What are Rich Snippets?

That's a great question. I think I always sort of use the word that the rich snippet is sort of like your SERP bling. So, what it is is when you look across the good old results page that just used to have text links, you've seen Google slowly roll out these enhanced listings that have in some cases a picture of somebody who might be the author of that content if it's a blog post. You also might see that if it's a product you'll see product review and stars. In some cases if there's a video on the page you'll see a little thumbnail of video.

So, all of these things help the search, the experience for Google's user and make the search results more valuable. But, with any opportunity like that to get a better placement in search results you're going to have people who try to abuse it. I think the best examples I see are sometimes you're looking at even in our industry a search engine optimization firm, and they've got rating stars. Well, if you go to their website they really don't have true products that are being reviewed. They sort of have come up with some way around the rule. Or, a lot of times you'll see authorship on the home page, and there's a lot of debate about whether or not a home page is actually truly authored by someone or whether it's only for blog content.

I think what Google's coming out here and saying is that look, we know there are lots of ways around this and if you guys try to abuse it we're going to take it away. How they're going to do that, it sounds like it's going to be manual, so it's not necessarily something that's easy for them to detect. But, you do have to be careful about it, and that's what's happening.

How to Avoid Getting Penalized

Some guidelines for us would be use those rich snippets when they make sense:

  • Don't try to abuse it because someone else is abusing it. You might get all of your rich snippets taken away is what Google's saying.
  • Always make sure that you focus on what the end customer's looking for. If you really don't have product reviews and you're trying to mislead people and take them to a page that looks like it does have product reviews, that's not a great search experience.

So, I think it's a pretty simple thing. Use them when they make sense. Don't try to trick Google when it doesn't make sense.

Okay, to make sure everybody understands what you're talking about, there are these ways to enhance - you called it the bling for your ranking - in Google which they've been testing to try to help people find what they're looking for. Of course, people have realized that helps the click through rate and gets attention, particularly if you're ranking is further down the page and you're not getting a lot of clicks. With this new feature people have started to abuse it. The example you gave of trying to show reviews and stars when you don't really have reviews, this is now what they're targeting.

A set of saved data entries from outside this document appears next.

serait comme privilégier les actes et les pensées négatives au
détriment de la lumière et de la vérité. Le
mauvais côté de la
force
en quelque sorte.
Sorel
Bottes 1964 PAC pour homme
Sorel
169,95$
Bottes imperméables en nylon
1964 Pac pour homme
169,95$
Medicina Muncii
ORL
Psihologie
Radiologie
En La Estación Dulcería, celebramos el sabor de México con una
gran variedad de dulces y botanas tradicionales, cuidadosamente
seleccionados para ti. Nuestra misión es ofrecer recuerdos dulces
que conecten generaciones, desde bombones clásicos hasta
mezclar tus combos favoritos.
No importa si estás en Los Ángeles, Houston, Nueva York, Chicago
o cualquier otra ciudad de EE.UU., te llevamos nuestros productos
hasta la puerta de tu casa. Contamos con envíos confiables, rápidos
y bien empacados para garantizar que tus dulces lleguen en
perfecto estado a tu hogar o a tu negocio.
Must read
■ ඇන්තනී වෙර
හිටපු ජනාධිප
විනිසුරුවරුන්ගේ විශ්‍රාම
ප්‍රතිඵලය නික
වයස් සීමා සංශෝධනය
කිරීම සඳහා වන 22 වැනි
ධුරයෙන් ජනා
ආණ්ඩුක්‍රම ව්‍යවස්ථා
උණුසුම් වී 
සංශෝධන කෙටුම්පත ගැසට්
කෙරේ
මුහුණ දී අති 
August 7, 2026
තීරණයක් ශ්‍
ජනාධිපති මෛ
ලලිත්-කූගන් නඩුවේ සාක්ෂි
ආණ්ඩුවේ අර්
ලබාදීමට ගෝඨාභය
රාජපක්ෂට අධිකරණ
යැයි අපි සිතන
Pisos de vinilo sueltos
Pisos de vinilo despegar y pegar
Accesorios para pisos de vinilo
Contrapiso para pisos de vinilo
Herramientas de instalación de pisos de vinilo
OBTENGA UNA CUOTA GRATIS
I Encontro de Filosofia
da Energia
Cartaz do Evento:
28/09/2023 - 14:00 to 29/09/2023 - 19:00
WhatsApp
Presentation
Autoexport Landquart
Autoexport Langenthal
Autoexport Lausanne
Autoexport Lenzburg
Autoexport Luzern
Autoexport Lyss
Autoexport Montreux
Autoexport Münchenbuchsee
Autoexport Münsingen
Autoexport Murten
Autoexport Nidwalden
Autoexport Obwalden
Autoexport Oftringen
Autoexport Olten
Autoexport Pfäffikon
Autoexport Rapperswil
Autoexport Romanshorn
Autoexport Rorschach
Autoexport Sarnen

So, the advice as always is be genuine, be real, speak the truth. I guess the old adage, Chad, of fake it until you make it just does not apply here because you might get slapped down, and that's pretty much Google's view on all these things. Be authentic, be real, and be verifiable, and you should have no problem with this. If you're really pushing the envelope this is not a great idea.

Hopefully, that helps clear up what rich snippets are. We'd like to hear your comments on whether you're using them for yourself or your clients. And, we hope to see you back at our Brown Bag tomorrow.